D. Auswirkungen für die Praxis

Als eine erste Konsequenz für die Praxis ist diese Angebotsvorsorge allen Beschäftigten anzubieten. Zuständig ist dafür nach § 5 ArbMedVV der Arbeitgeber/Dienstherr, der dies nicht nur gegenüber Angestellten, sondern auch Beamten, Gerichtsvollziehern, Richtern und Staatsanwälten zu realisieren hat (an unserer Hochschule erfolgt ein solches Angebot auch gegenüber Professorinnen und Professoren). Ergibt sich aus der Untersuchung die Notwendigkeit einer speziellen Sehhilfe, so ist diese zu gewährleisten bzw. sind deren Kosten zu erstatten.
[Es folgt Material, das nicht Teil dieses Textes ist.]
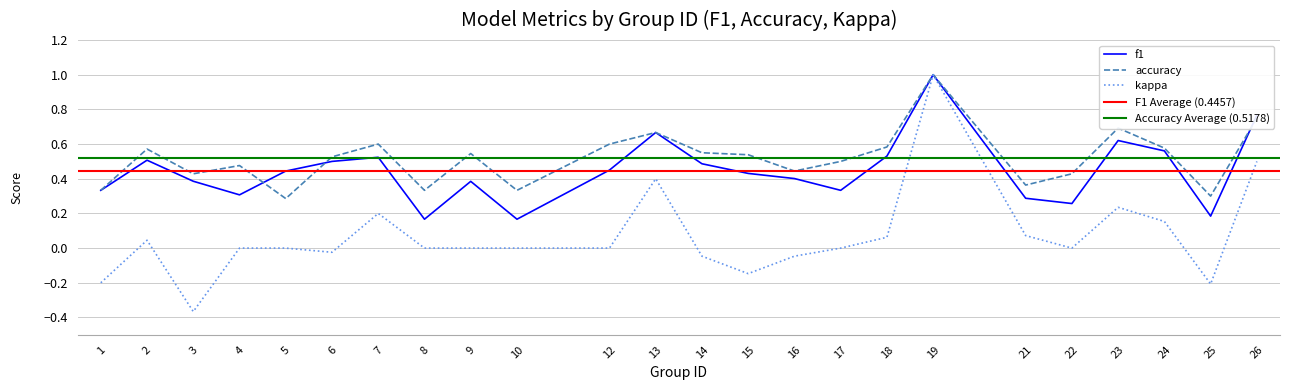

Reading right to left, transcribe all the data shown in this chart.

f1: 0.8	0.2	0.6	0.6	0.3	0.3	1.0	0.5	0.3	0.4	0.4	0.5	0.7	0.5	0.2	0.4	0.2	0.5	0.5	0.4	0.3	0.4	0.5	0.3
accuracy: 0.8	0.3	0.6	0.7	0.4	0.4	1.0	0.6	0.5	0.4	0.5	0.6	0.7	0.6	0.3	0.5	0.3	0.6	0.5	0.3	0.5	0.4	0.6	0.3
kappa: 0.5	-0.2	0.2	0.2	0.0	0.1	1.0	0.1	0.0	-0.0	-0.1	-0.0	0.4	0.0	0.0	0.0	0.0	0.2	-0.0	0.0	0.0	-0.4	0.0	-0.2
Unter arbeitsschutzrechtlicher Sicht ist zu beachten, dass solche Sehhilfen immer nur einen sekundären Schutz darstellen (Kohte/Habich, CR 2000, 667, zu ArbG Neumünster, Urt. v. 20.01.2000 – 4 Ca 1034 b/99). Vorrangig ist der primäre Schutz, indem Geräte zur Verfügung gestellt werden, die den Anforderungen des Anhangs 6 der ArbStättV gerecht werden, also z.B. flimmerfrei sind, hinreichende Kontraste und Zeichengrößen aufweisen und mit der erforderlichen Softwareergonomie versehen sind. Dies ist im Rahmen einer Gefährdungsbeurteilung festzustellen; auch für Telearbeitsplätze im Home Office ist beim erstmaligen Einsatz eine solche Gefährdungsbeurteilung vorzunehmen. Für die mobile Arbeit greift hier neben Anhang 6.2. der ArbStättV § 5 BetrSichV ein. Gesunde Arbeitsmittel, die wiederum flimmerfrei und mit der entsprechenden Zeichengröße versehen sind, werden nach der BetrSichV für jede betriebliche Tätigkeit – also auch für den Einsatz in mobiler Arbeit – geschuldet. Dies gilt nach § 5 Abs. 4 BetrSichV auch dann, wenn Beschäftigte für ihre betriebliche Tätigkeit ein eigenes Gerät nutzen (dazu Kohte, NZA 2015, 1417, 1421; vgl. Wiebauer, NZA 2016, 1430, 1432). Die Digitalisierung der Justiz kann somit nicht jenseits des Arbeitsschutzrechts erfolgen. Wer die elektronische Akte einführen will, wird die klassischen Aufgaben der Gefährdungsbeurteilung, der Unterweisung und der Überlassung geeigneter Hard- und Software für alle Beschäftigten und für sämtliche Modalitäten der Tätigkeiten an Bildschirmgeräten zu beachten haben.